SOURCE DOCUMENT:
____________________

In the past 24 hours, UW senior cornerback Keith Taylor has let his feelings be known. 

Where he'd rather be.

The Huskies likely would have held a workout this Monday morning, broken for lunch, and followed up with something strenuous in the afternoon.

Lots of running at all times, conditioning necessary to survive the coming Saturday afternoons.

Plenty of weight-lifting reps, mandatory stuff to go toe to toe with Oregon and USC.

Competition officially would have begun to determine a starting quarterback to send out against Stanford on Sept. 26 at Husky Stadium.

That was the alternative season debut once the original opener at home against Michigan on Sept. 5 was wiped away.

Instead, the players will break for three weeks before returning to the UW athletic facilities and on-line classes, hoping for good news at all times.

The Husky leaders, such as senior running back Sean McGrew, will try to stress the positive.

____________________

RECORDED DATA:

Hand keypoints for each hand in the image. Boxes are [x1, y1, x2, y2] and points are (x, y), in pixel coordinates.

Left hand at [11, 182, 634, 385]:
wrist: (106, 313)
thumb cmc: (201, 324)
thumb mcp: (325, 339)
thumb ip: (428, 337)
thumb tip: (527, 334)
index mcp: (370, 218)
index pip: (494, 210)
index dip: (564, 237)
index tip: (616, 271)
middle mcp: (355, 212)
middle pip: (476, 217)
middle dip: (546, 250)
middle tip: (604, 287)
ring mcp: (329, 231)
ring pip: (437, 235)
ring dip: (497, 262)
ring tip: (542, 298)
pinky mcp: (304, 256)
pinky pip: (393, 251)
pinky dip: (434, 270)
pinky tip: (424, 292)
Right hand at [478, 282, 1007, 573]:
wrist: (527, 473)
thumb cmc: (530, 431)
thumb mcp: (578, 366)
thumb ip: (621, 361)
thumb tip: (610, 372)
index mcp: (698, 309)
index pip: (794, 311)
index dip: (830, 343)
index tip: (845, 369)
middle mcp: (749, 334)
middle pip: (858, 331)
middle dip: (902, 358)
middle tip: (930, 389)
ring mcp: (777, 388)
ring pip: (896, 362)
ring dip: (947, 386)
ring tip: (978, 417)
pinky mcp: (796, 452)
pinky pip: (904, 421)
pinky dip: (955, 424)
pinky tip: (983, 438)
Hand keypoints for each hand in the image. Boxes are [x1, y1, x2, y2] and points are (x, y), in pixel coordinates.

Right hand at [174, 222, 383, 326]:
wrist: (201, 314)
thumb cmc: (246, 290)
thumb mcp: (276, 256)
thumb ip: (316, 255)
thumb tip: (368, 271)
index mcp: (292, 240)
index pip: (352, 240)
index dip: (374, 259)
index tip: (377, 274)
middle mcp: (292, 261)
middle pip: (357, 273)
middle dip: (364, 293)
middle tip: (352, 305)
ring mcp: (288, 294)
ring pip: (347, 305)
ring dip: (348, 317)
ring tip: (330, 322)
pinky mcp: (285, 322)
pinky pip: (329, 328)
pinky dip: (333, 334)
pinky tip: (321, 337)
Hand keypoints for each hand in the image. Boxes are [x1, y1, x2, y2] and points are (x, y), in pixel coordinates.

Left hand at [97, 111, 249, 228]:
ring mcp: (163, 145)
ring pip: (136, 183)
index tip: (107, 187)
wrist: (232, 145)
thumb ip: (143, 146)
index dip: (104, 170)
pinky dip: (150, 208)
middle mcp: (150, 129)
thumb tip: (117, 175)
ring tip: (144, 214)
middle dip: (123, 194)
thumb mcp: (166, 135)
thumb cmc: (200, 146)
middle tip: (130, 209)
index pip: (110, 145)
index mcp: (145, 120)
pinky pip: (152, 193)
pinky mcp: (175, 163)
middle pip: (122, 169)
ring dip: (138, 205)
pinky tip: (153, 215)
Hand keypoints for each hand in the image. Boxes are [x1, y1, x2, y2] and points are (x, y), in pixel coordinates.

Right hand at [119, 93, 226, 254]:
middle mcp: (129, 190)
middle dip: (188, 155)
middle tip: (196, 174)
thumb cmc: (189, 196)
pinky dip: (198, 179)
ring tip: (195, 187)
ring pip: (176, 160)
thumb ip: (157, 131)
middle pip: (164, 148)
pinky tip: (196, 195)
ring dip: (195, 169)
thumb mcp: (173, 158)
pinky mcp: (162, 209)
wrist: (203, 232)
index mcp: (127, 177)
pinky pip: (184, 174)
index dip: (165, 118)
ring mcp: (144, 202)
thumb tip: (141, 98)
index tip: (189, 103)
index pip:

____________________

REQUIRED ACTION: Continue the piece on the Huskies' canceled fall camp from where it stops. The records that come before have no connection to the text about the Huskies football season.

TASK RESULT:
Others such as Elijah Molden, while urging calm amongst their teammates, will have big decisions to make about their football pursuits. Really serious stuff.

Such as whether to return at all. They have NFL careers to consider. How should they protect their interests?   

UW coach Jimmy Lake, while acknowledging the unprecedented times in the video and trying to keep everyone on point, threw out an unusual carrot.

How about spring practice in November?

At a time when the Huskies should be playing the Apple Cup?

When they might have been putting a capper on a resurgent season?

At any other time, his UW players might have looked at each other and thought their coach had been knocked silly by one of those lightning bolts.